Le Parlement du Rwanda a exprimé sa vive préoccupation après les déclarations faites par Vital Kamerhe, président de l’Assemblée nationale de la République Démocratique du Congo (RDC), lors de la 6e Conférence mondiale des Présidents de Parlement à Genève. Ces déclarations, jugées infondées, ont suscité une réaction rapide de la part des autorités rwandaises.
Dans son discours, Kamerhe a souligné la situation sécuritaire préoccupante à l’est de la RDC et a évoqué des violations des droits humains commises par diverses forces occupantes, insinuant notamment une ingérence rwandaise. Cette prise de parole a été perçue à Kigali comme un retour à une rhétorique incendiaire, contrastant avec l’esprit de coopération qui avait prévalu lors de la récente Assemblée parlementaire de la Francophonie à Paris, où le Parlement de la RDC avait salué un récent accord de paix entre les deux pays.
Le Parlement rwandais a souligné que les allégations de Kamerhe jettent le doute sur la sincérité des engagements pris par le Parlement de la RDC en faveur de la paix et du dialogue. Dans une déclaration officielle, il a rappelé que la mise en œuvre de l’accord de paix, facilité par les États-Unis et signé le 27 juin 2025, dépend de la coopération des deux parlements pour adopter les lois nécessaires à sa ratification.

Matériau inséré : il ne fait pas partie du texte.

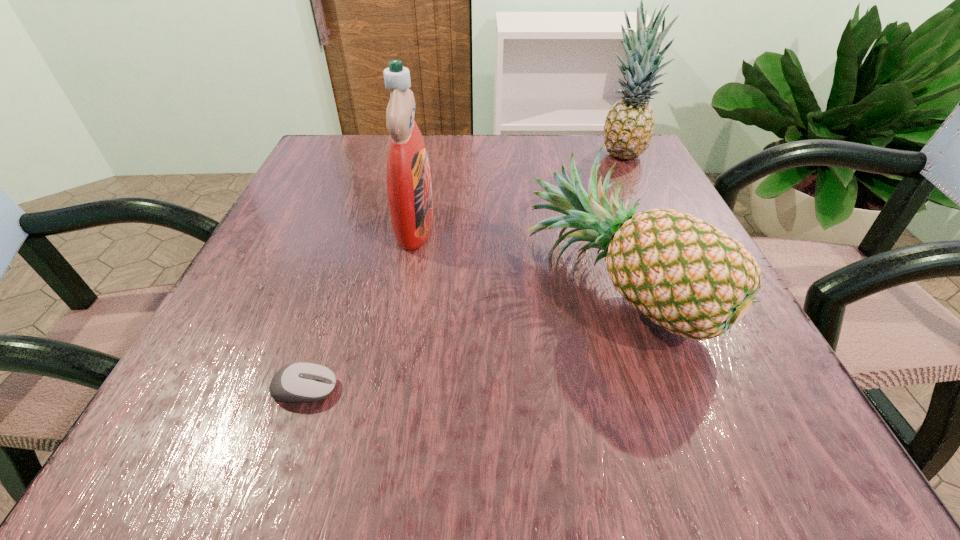
Find the location of a particular element. This screenshot has width=960, height=540. the taller pineapple is located at coordinates (629, 124).

Identify the location of the farthest object. This screenshot has width=960, height=540. (629, 124).

Identify the location of detergent. This screenshot has height=540, width=960. (409, 188).

Where is `the shorter pineapple`? Image resolution: width=960 pixels, height=540 pixels. the shorter pineapple is located at coordinates (684, 274).

At what (x,y) coordinates should I click in order to perform the action: click on the third tallest object. Please return your answer as a coordinate pair (x, y). Looking at the image, I should click on (684, 274).

The image size is (960, 540). I want to click on computer equipment, so click(298, 382).

Locate an element on the screen. Image resolution: width=960 pixels, height=540 pixels. the shortest object is located at coordinates (298, 382).

The image size is (960, 540). Find the location of `free space located 0.230m on the front of the farthest object`. free space located 0.230m on the front of the farthest object is located at coordinates (657, 230).

Identify the location of vacant area situated on the front surface of the third object from right to left. The height and width of the screenshot is (540, 960). (544, 225).

At what (x,y) coordinates should I click in order to perform the action: click on free space located on the back of the shorter pineapple. Please return your answer as a coordinate pair (x, y). The height and width of the screenshot is (540, 960). Looking at the image, I should click on (585, 192).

Les responsables rwandais ont appelé à une cohérence et à une intégrité dans les discours politiques, insistant sur l’importance de respecter les engagements pris pour avancer vers la paix et la stabilité dans la région.
Cette escalade des tensions soulève des questions sur l’avenir des relations entre la RDC et le Rwanda. Alors que les deux pays ont récemment fait des progrès vers un rapprochement, les déclarations de Kamerhe pourraient compliquer la mise en œuvre de l’accord de paix. Les experts craignent que des revirements politiques n’affaiblissent les efforts interparlementaires en faveur de la paix.
Malgré ces tensions, le Parlement du Rwanda a réaffirmé son attachement au dialogue constructif et a appelé les responsables politiques des deux pays à agir dans l’intérêt de la stabilité régionale. La situation reste délicate, et il sera crucial de trouver un terrain d’entente pour éviter un retour aux hostilités.
Les prochaines semaines seront déterminantes pour évaluer l’impact de ces déclarations sur le processus de paix et la coopération entre la RDC et le Rwanda, deux nations dont l’histoire est marquée par des conflits mais aussi par des tentatives de réconciliation.